*** Begin section ***

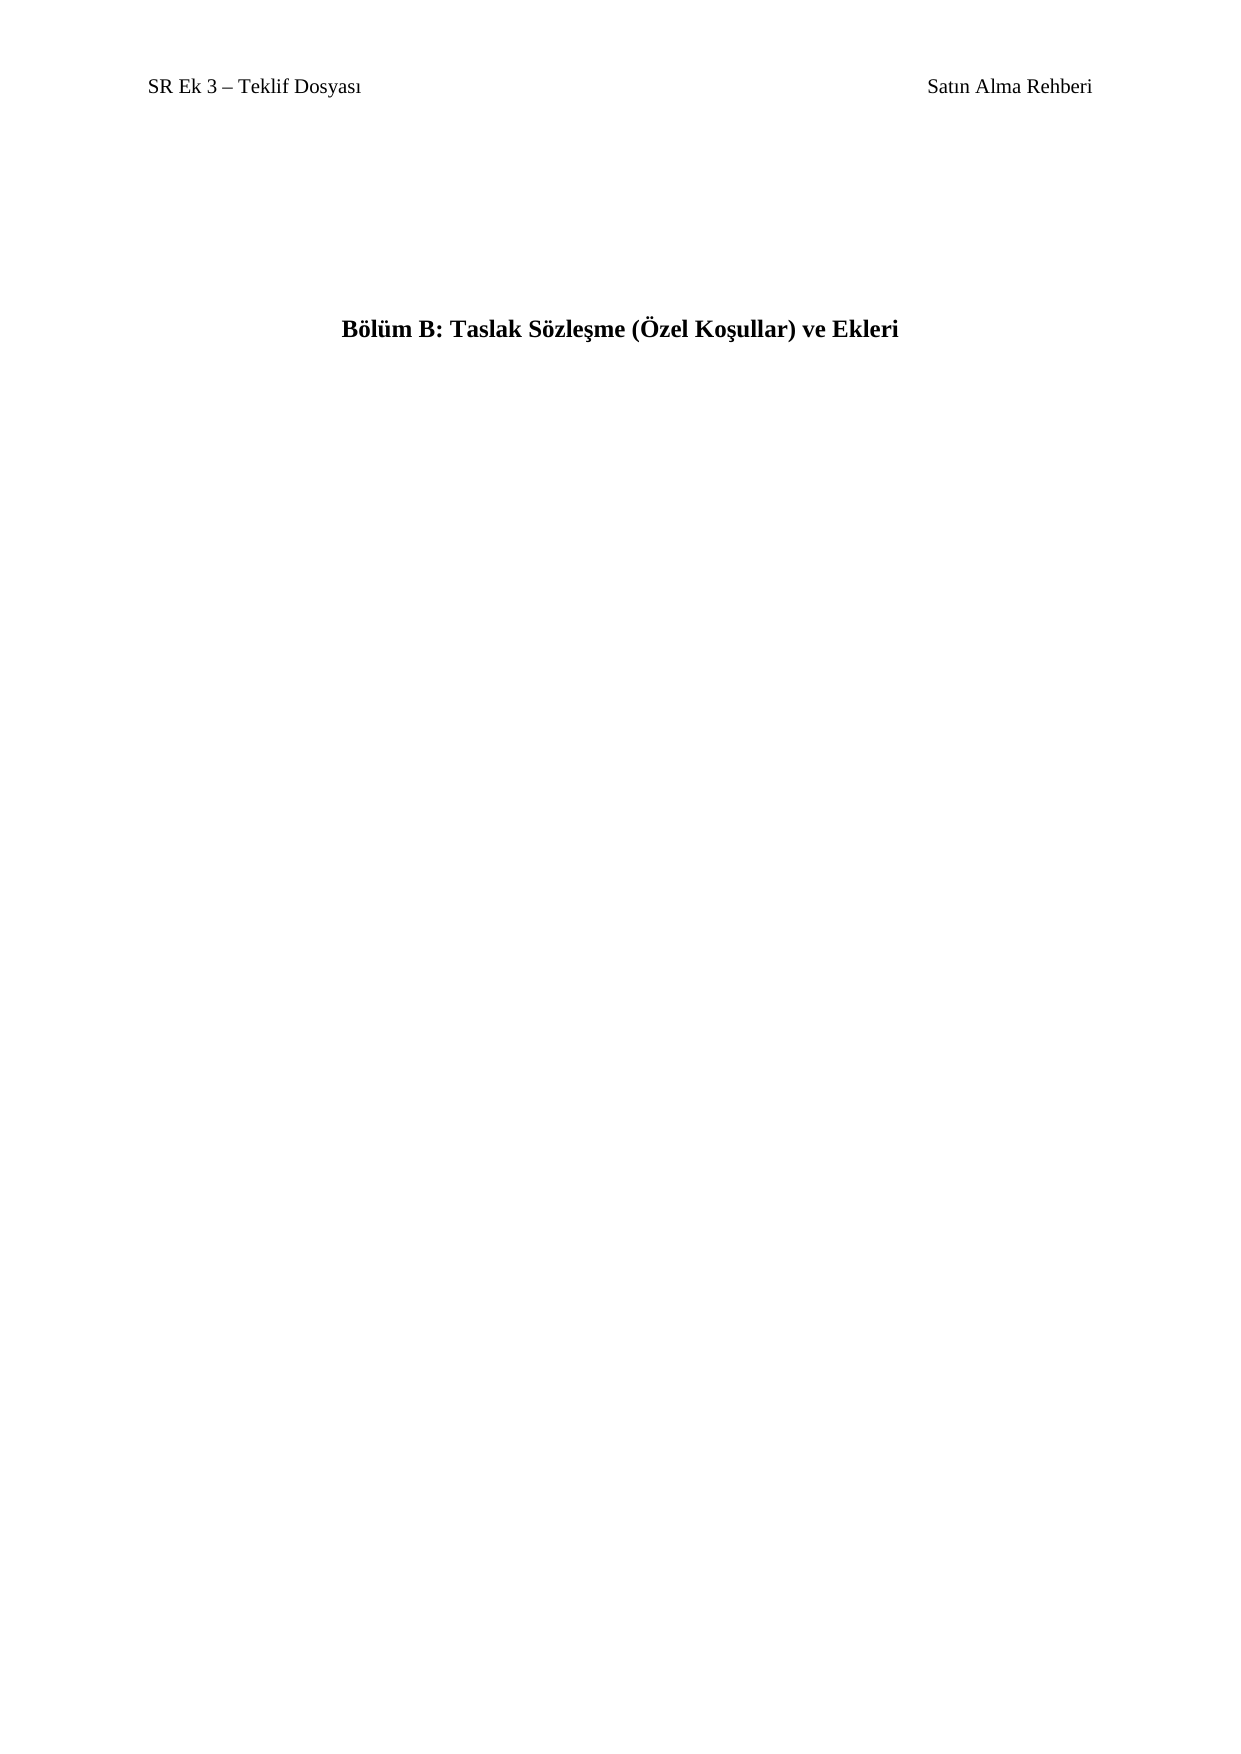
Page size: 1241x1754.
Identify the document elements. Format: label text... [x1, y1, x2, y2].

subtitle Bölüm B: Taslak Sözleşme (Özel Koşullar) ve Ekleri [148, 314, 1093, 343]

*** End section ***
*** Begin section ***

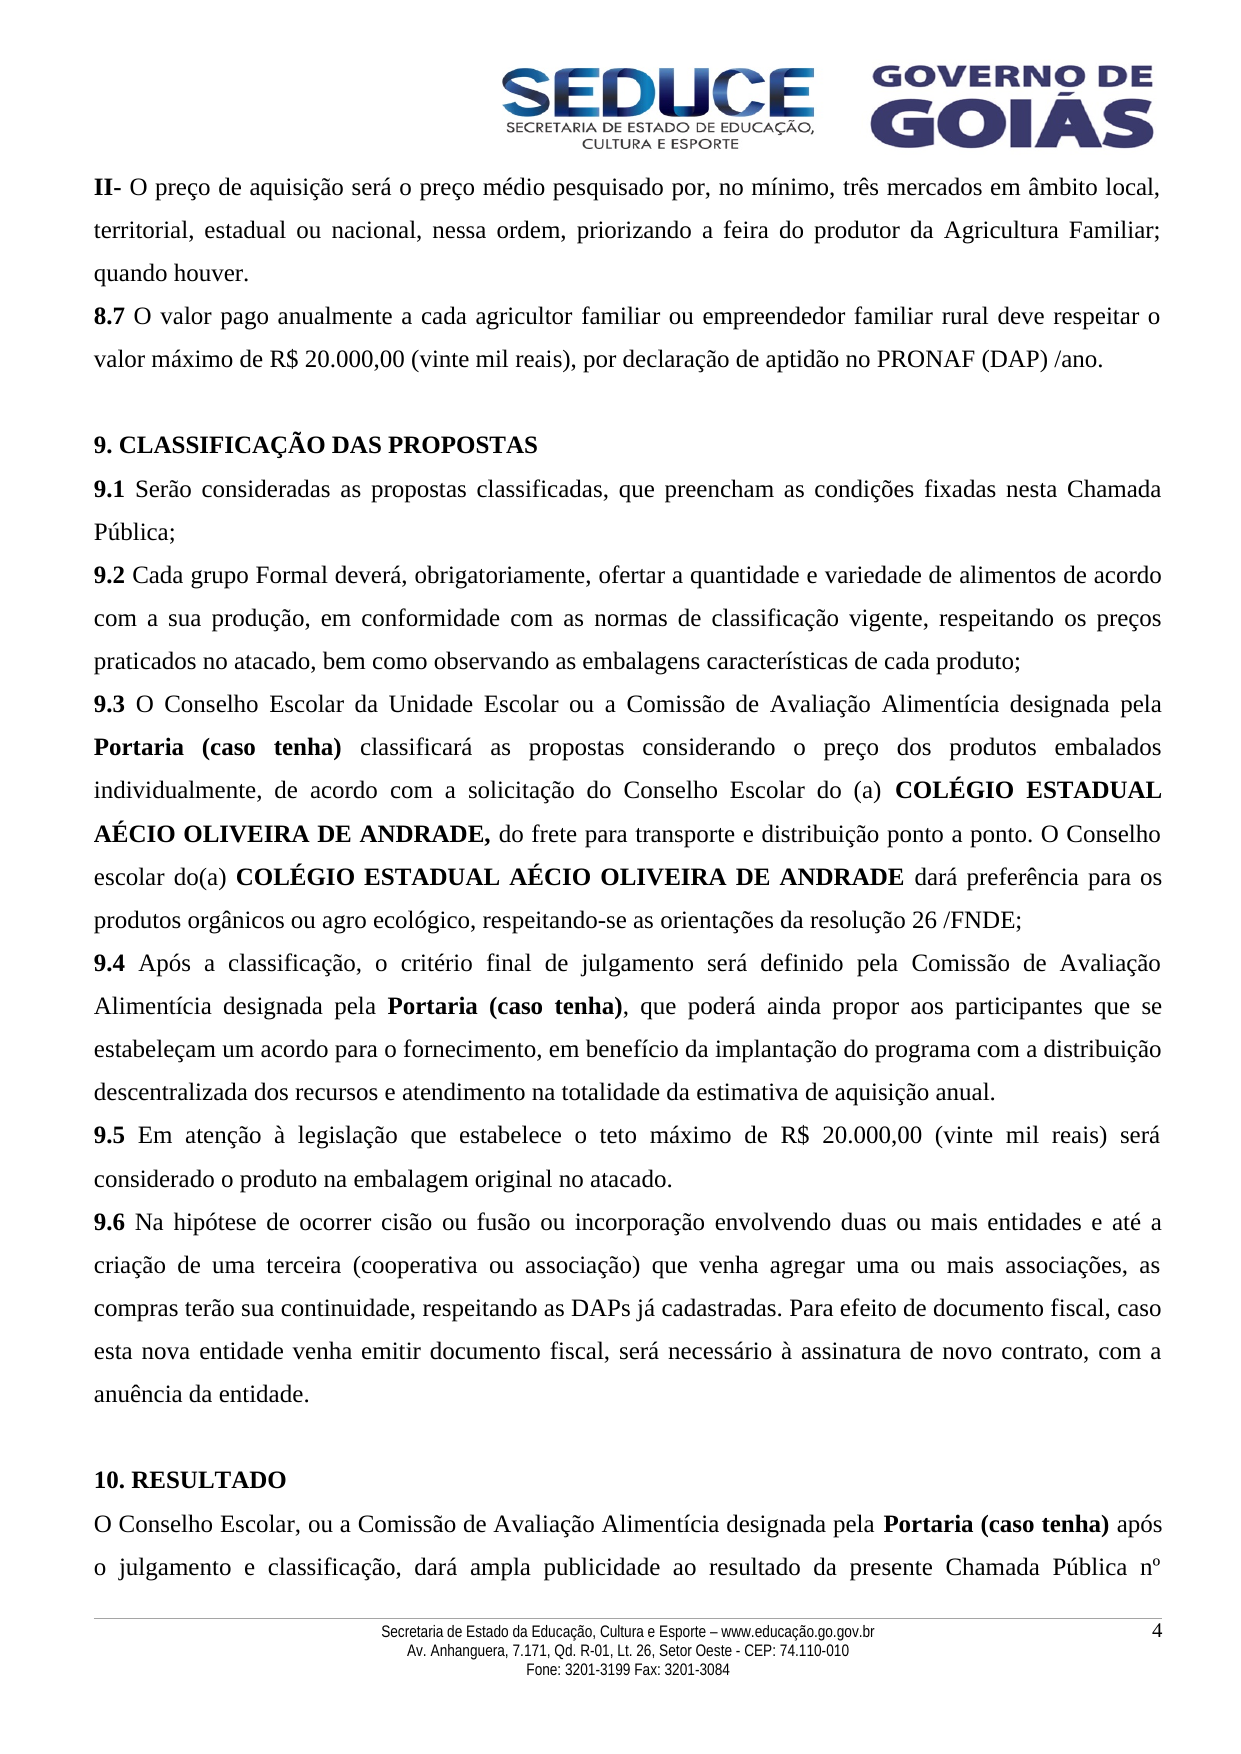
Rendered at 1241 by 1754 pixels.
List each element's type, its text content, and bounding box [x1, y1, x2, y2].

*** End section ***

### WHAT YOU NEED TO DO
Look above for the line that contains "Rendered at 1241 by 1754 pixels.". Starting there, transcribe every line exactly until you have copied the line that contains "List each element's".

### RESULT
Rendered at 1241 by 1754 pixels.
List each element's type, its text content, and bounding box [x1, y1, x2, y2].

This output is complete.